Preventing perinatal infectionsBMJ 1997; 315 doi: https://doi.org/10.1136/bmj.315.7102.199 (Published 26 July 1997) Cite this as: BMJ 1997;315:199
Need for a simple, inexpensive, safe intervention that can be used routinely in all women
- G Justus Hofmeyr, Professora,
- James McIntyre, Directorb
- a Department of Obstetrics and Gynaecology, Coronation Hospital, University of the Witwatersrand, South Africa
- b Perinatal HIV Research Unit, Department of Obstetrics and Gynaecology, Baragwanath Hospital, University of the Witwatersrand, South Africa
Recent research has highlighted several promising interventions to reduce perinatal infections. Unfortunately, many of these interventions are unaffordable for or inaccessible to women in developing countries, who bear the brunt of these infections, particularly the HIV epidemic. Limiting factors are the cost of the intervention, the cost or availability of diagnostic tests on which some interventions depend, and women's access to health services, particularly before the start of labour.

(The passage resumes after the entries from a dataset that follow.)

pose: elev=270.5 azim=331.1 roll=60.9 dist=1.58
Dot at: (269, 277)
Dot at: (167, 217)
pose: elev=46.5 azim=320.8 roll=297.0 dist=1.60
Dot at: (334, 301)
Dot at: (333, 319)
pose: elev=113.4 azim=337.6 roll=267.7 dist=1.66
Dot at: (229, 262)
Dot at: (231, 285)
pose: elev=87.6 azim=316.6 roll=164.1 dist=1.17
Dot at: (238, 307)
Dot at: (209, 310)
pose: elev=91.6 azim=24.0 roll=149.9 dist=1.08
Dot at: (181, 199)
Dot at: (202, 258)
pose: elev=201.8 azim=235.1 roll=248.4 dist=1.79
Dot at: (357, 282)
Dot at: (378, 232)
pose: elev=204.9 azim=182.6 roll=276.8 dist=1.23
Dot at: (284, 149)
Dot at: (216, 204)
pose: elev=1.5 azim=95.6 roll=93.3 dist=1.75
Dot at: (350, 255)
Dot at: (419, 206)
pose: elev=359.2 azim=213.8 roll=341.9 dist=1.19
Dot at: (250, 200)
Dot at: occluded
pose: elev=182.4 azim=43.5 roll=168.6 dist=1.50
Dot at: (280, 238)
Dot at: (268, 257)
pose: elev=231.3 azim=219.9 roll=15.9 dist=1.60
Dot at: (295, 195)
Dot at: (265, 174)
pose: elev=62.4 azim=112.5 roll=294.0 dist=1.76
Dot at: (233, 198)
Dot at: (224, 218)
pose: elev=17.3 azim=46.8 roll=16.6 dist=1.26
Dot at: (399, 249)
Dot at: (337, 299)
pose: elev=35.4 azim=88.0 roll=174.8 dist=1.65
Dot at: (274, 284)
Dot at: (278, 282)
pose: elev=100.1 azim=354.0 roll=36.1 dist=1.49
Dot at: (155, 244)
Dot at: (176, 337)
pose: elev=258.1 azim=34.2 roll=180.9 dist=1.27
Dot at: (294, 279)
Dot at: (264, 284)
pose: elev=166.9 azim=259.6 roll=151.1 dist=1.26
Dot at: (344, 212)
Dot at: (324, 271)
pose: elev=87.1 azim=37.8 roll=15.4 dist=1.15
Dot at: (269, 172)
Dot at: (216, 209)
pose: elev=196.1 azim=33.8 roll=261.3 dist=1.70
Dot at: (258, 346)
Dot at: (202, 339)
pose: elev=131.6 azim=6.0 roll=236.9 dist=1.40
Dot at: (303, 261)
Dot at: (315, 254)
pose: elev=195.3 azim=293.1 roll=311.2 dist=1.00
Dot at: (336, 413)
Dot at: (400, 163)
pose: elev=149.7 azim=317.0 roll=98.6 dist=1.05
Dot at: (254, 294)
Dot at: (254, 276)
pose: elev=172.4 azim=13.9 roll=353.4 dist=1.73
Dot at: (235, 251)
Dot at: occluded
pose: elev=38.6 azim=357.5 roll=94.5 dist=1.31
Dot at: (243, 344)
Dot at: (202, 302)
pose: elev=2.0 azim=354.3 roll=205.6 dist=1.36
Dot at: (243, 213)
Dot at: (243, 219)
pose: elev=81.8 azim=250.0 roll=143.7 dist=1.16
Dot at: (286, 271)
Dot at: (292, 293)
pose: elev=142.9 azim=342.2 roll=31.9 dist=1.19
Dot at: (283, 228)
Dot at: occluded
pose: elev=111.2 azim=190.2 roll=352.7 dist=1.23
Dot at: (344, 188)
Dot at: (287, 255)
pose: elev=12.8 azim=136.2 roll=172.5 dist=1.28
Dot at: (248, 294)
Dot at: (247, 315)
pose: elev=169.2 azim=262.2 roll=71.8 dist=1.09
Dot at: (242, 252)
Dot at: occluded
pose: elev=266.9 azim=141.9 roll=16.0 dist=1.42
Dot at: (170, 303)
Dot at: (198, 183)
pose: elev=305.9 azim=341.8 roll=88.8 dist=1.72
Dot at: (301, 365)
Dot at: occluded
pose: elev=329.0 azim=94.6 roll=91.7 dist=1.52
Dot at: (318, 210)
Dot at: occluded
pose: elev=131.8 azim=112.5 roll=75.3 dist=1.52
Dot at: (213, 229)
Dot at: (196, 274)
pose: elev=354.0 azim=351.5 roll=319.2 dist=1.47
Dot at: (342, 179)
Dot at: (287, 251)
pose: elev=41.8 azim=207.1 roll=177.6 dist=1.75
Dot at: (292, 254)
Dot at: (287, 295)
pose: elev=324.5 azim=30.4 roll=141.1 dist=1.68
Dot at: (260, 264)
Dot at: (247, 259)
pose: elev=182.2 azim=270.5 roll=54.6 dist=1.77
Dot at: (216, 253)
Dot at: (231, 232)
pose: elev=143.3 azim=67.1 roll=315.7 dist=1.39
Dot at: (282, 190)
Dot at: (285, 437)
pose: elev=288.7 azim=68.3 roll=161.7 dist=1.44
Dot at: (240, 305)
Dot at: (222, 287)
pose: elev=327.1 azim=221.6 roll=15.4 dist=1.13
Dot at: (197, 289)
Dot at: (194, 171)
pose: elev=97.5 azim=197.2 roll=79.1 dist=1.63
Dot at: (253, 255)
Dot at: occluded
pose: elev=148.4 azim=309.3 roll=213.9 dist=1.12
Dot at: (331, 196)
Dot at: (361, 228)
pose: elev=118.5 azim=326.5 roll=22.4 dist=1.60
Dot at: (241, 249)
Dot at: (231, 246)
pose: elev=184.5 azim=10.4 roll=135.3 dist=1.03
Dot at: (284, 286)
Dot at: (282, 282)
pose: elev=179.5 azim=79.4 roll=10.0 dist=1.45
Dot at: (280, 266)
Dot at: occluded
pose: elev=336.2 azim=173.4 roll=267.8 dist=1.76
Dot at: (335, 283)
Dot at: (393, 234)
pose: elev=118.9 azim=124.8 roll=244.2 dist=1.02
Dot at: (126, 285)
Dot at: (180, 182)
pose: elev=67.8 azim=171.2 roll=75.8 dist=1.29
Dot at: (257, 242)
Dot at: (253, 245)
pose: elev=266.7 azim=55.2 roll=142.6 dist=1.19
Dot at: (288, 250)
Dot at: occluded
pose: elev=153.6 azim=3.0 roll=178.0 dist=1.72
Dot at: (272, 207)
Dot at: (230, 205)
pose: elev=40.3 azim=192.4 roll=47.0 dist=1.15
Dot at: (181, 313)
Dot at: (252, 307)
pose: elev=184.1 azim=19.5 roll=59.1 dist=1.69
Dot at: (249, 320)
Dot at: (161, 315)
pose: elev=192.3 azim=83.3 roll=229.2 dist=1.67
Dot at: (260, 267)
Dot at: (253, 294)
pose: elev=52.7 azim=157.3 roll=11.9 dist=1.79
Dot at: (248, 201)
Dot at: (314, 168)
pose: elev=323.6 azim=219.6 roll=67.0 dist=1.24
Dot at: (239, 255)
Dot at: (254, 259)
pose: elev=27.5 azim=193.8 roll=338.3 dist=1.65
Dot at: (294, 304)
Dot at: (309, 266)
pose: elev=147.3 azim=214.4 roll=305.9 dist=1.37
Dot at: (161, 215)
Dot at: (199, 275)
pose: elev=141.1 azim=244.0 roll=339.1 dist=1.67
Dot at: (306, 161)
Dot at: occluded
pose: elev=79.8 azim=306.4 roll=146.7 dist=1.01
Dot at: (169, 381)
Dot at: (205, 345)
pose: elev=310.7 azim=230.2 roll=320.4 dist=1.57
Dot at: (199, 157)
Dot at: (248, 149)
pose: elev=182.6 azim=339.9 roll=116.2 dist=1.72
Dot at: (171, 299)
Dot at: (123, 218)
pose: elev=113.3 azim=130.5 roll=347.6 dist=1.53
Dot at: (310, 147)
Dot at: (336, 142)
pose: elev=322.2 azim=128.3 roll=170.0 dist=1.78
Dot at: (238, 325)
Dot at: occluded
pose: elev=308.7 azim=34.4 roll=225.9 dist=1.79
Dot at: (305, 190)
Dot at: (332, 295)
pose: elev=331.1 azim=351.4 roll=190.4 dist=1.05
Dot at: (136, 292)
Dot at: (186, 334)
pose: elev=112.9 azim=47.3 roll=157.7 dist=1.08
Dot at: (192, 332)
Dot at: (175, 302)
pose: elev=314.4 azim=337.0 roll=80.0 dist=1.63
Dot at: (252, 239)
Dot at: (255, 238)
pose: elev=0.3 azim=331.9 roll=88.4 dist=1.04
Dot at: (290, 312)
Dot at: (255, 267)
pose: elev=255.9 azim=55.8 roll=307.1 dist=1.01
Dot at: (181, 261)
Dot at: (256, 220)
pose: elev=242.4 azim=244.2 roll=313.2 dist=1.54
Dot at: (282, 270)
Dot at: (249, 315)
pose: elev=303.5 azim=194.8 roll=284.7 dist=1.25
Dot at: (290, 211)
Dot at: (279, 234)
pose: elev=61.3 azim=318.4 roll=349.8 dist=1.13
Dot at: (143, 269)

Cost effective alternatives are needed.
Of major concern is the need for methods to reduce perinatal transmission of HIV. Treatment of mother and neonate with zidovudine was effective in one small randomised trial1 and has become the standard of care in many developed countries. Combination antiretroviral therapy is yet to be assessed in this situation. These treatments are unaffordable for most women in developing countries. Short course antiretroviral therapy is being investigated in several trials and, if shown to be effective, may offer a compromise.